▸ **PROBLEM STATEMENT**
Locate each line below that contains the string "range" and copy every such line in full.

━━━ EXTRACTED MATERIAL ━━━

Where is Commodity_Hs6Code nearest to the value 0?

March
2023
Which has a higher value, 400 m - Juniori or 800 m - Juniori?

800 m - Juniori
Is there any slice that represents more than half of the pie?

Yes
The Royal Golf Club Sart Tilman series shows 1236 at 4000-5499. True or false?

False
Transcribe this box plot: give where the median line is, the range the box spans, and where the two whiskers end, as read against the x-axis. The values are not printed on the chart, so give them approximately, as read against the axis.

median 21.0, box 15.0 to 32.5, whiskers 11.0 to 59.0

━━━
━━━ EXTRACTED MATERIAL ━━━

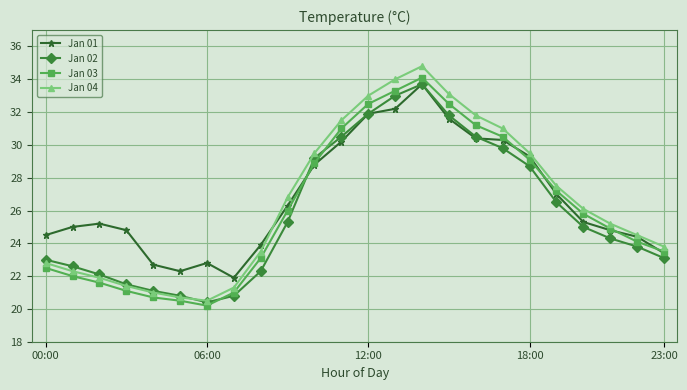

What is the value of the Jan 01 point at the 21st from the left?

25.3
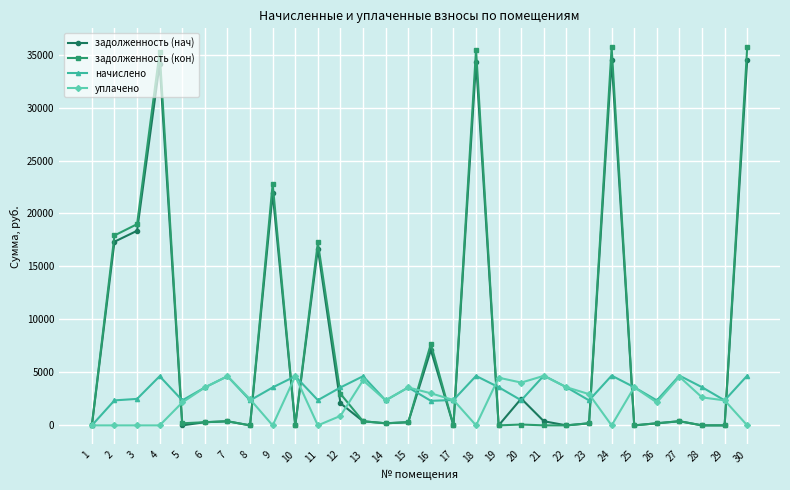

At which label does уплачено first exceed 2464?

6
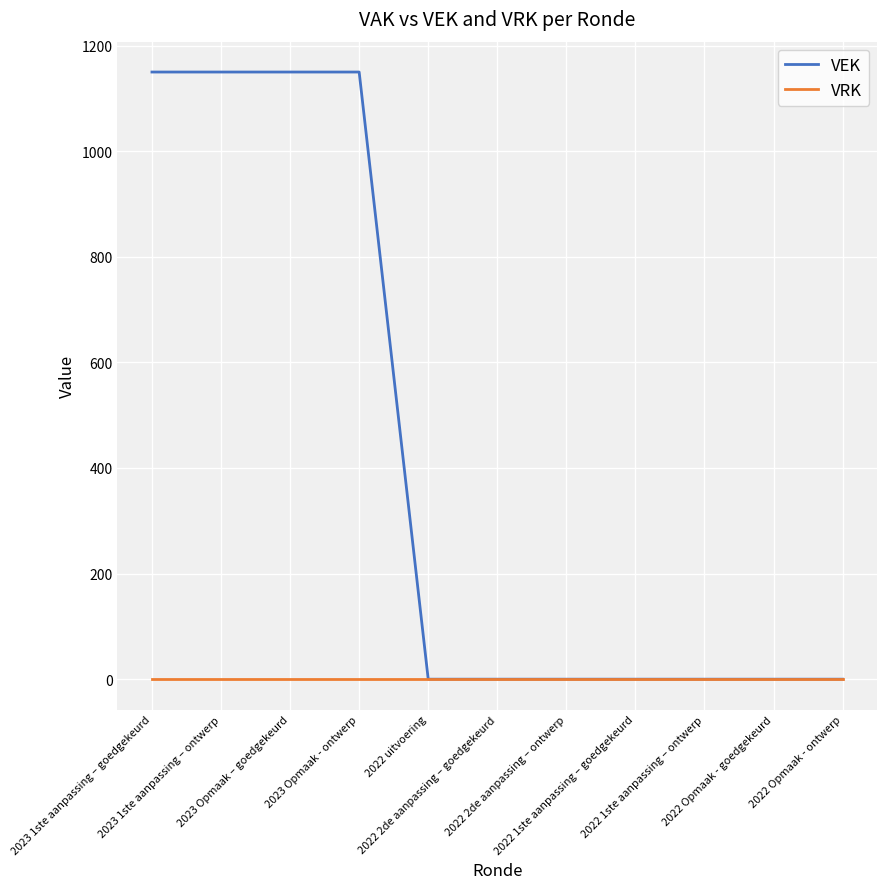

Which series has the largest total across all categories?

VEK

━━━
━━━ EXTRACTED MATERIAL ━━━

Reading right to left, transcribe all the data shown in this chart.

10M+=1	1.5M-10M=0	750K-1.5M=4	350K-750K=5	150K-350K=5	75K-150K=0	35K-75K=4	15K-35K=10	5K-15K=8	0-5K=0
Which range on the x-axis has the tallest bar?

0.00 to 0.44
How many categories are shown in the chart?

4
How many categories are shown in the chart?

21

━━━

▸ **TASK ANSWER**
Transcribe this box plot: give where the median line is, the range the box spans, and where the two whiskers end, as read against the x-axis. The values are not printed on the chart, so give them approximately, as read against the axis.
Which range on the x-axis has the tallest bar?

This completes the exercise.